# How do you find the polar equation to the tangent, at theta = pi/12, on r = sin 3theta?

Jan 24, 2017

So, $r = \frac{1}{4 \cos \theta - 2 \sin \theta}$. In cartesian form, this is $4 x - 2 y - 1 = 0$

#### Explanation:

The given equation represents a three-petal rose.
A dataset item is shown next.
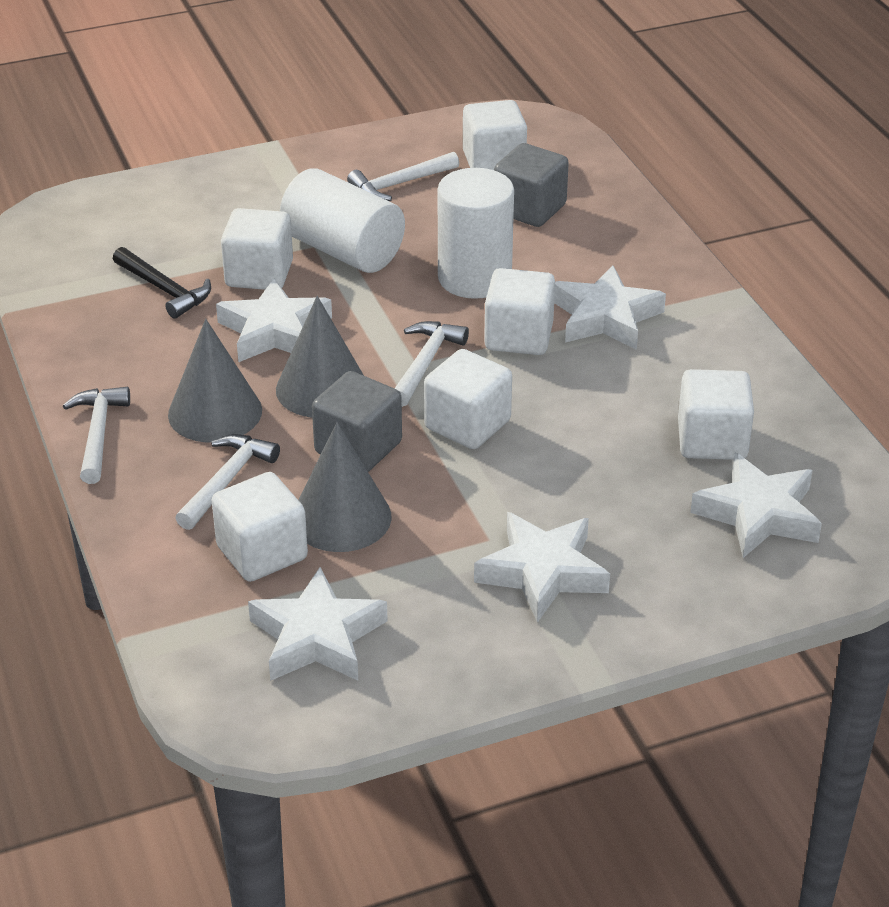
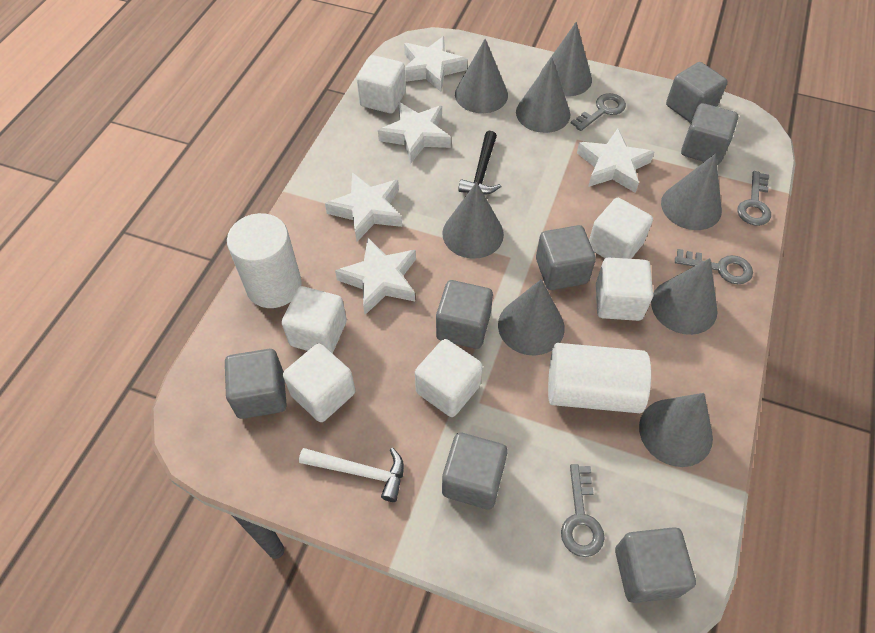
grey cone: [168,319,262,443] [276,296,364,417] [299,422,391,552] = 3 -> [442,182,504,259] [455,39,508,113] [498,279,565,356] [516,58,570,133] [540,22,592,96] [639,393,713,467] [651,258,718,335] [661,154,722,230] = 8
grey cube: [312,371,402,472] [494,143,569,227] = 2 -> [225,349,287,419] [436,280,493,349] [442,432,508,510] [536,225,596,290] [615,527,696,603] [666,62,727,123] [681,103,738,165] = 7
grey key: none = 0 -> [561,464,605,557] [571,93,626,131] [675,249,753,284] [737,171,771,226] = 4
white hammer: [63,387,130,484] [176,434,280,530] [347,152,459,201] [395,321,469,407] = 4 -> [299,448,404,502] = 1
The equation to the tangent

at $P \left(f \left(\alpha\right) , \alpha\right)$, on $r = f \left(\theta\right)$ is

$r \left(\sin \theta - \tan \psi \cos \theta\right) = f \left(\alpha\right) \left(\sin \alpha - \tan \psi \cos \alpha\right)$,

where

$\tan \psi = m =$

$\left(\frac{\mathrm{dr}}{d \theta} \sin \alpha + r \cos \alpha\right)$$/ \left(\frac{\mathrm{dr}}{d \theta} \cos \theta - r \sin \theta\right)$ , at P.

Briefly,

$r \sin \left(\theta - \psi\right) = f \left(\alpha\right) \sin \left(\alpha - \psi\right)$

Here, $r = \sin 3 \theta \mathmr{and} \frac{\mathrm{dr}}{d \theta} = 3 \cos 3 \theta$.

P is$\left(\frac{1}{\sqrt{2}} , \frac{\pi}{12}\right)$,

m at P = $\frac{\frac{3}{2} + \frac{1}{2}}{\frac{3}{2} - \frac{1}{2}} = 2$.

Now, the equation to the tangent at P is

$r \left(\sin \theta - 2 \cos \theta\right) = \frac{1}{\sqrt{2}} \left(\frac{1}{\sqrt{2}} - \frac{2}{\sqrt{2}}\right) = - \frac{1}{2}$

So, $r = 1 / \left(4 \cos \theta - 2 \sin \theta\right)$

In cartesian form, this is 4x-2y-1=0#